1971年8月22日的伦敦,天气阴沉,薄雾裹挟着煤烟味弥漫在街头。一个瘦高男人从街角现身,银白色头发在灰蒙蒙的空气中格外醒目。他身披拖地紫色斗篷,内衬深色长袍,脚踏带搭扣的高跟靴子,步伐沉稳。半月形眼镜后,湛蓝的眼睛锐利如鹰;那长长的鼻子扭曲变形,仿佛曾断裂过两次。他在孤儿院门前驻足,抬头望向锈迹斑斑的招牌——“圣代孤儿院”。一位矮小女士守在门口,男人大步流星地迎上去。
“早上好,艾玛。”他的声音温暖而洪亮。
“早上好,邓布利多先生。”艾玛院长颔首回应。
前往塔莉娅房间的途中,邓布利多问道:“塔莉娅·伊兹拉小姐近来如何?”
“她来两年了,性子孤僻,极少与人交流。孩子们大多疏远她。”艾玛轻叹,“可她的情绪像一潭静水,我从没见她大喜或大悲。”
“哦,我们到了。”艾玛停在109号房前,指节轻叩三下。
“请进。”一个清冷的声音从门内飘出。
艾玛推开门——塔莉娅端坐椅中,凝望着窗外昏沉的天空。“塔莉娅,邓布利多先生找你。”
女孩缓缓起身,“谢谢您,艾玛院长。”艾玛投以慈爱一瞥,悄然带上门离去。
“请坐,邓布利多先生。”塔莉娅的声音在幽闭空间里显得格外疏离。邓布利多微微一笑,欣然落座床沿。“这两年过得怎样?”他温和地问。
“承蒙关心,我很好。”塔莉娅慵懒地倚回椅背,“按您的要求,我没让这儿横尸遍野。若为此事而来,您现在便可离开。”
邓布利多推了推眼镜,镜片反光掩不住眼底的洞察。“塔莉娅,我来不只为确认。你无需因恐惧而拒绝友情。”
塔莉娅轻笑起身,唰地拉上窗帘。房间遁入昏暗,她直视那双蓝眸:“直说吧,邓布利多先生。”

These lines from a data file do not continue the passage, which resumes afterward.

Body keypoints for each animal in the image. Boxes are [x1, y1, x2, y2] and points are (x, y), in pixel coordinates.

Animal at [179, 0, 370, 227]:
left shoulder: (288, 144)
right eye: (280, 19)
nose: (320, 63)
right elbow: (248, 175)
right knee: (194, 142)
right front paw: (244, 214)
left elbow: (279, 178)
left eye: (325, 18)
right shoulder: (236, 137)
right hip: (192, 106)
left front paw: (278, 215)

“很好,”邓布利多愉快地说,“伊兹拉小姐,我正式通知您:今年9月1日,您将入读霍格沃茨魔法学校。鉴于您的身份,学校将派教授协助购置用品。斯拉格霍恩教授明日会带你和西里斯·布莱克一同采购——布莱克家族坚持院长亲自引导继承人,这是纯血统的傲慢,也是你的掩护。"
塔莉娅垂眸,“看来我是个巫师?”
“正是。”邓布利多挑眉,“你不好奇?据我所知,你从未接触过魔法。”
“曾经有个男孩提过。”塔莉娅嘴角微扬,“邓布利多先生,这是否暗示您知晓我的某些事?毕竟,您如何笃定我未涉足魔法?”
“哈哈哈!”邓布利多轻笑,“塔莉娅,你与众不同。不错,我与你父母是故交。很遗憾,他们都死于伏地魔之手。”
塔莉娅指尖轻敲扶手,“伏地魔逼死我母亲后,又对我父亲下手?”
“是的。”邓布利多神色肃然,“他们是杰出的巫师,我至今痛惜。”
“杰出巫师未必是称职父母。”塔莉娅讥诮道,“连父母姓名都无从知晓的孩子,岂不可笑?”
“我深感抱歉。”邓布利多目光落在她颈间,“但你父母已为你备好后路——若我没老眼昏花,那是古灵阁的钥匙。”
“古灵阁?”塔莉娅蹙眉。
“明日教授自会解释。”邓布利多起身,“最后一个问题:我是麻瓜出身吗?”
“哦?你在意血统?”他反问。
“实话便好。”塔莉娅冷然道,“虽不在意,但总不能被人问时哑口无言。”
“好的,”邓布利多顿了顿,“你是一个麻瓜。告辞了,明日是你生日,提前祝你快乐。教授会准时到访。”
“再见,邓布利多先生。”
门扉合上,塔莉娅跌坐椅中,喃喃道:“新生活么……”
走廊里,艾玛急切迎上:“塔莉娅如何?”
“如我所料,她未自弃。”邓布利多望向紧闭的房门,“她的未来或担起巫师界半壁江山。幸而她足够成熟,愿这非福亦非祸。相信她吧,艾玛。再见。”
“再见,邓布利多先生。”
雾霭中,邓布利多重现街头,斗篷翻飞间,身影在街角倏然消逝。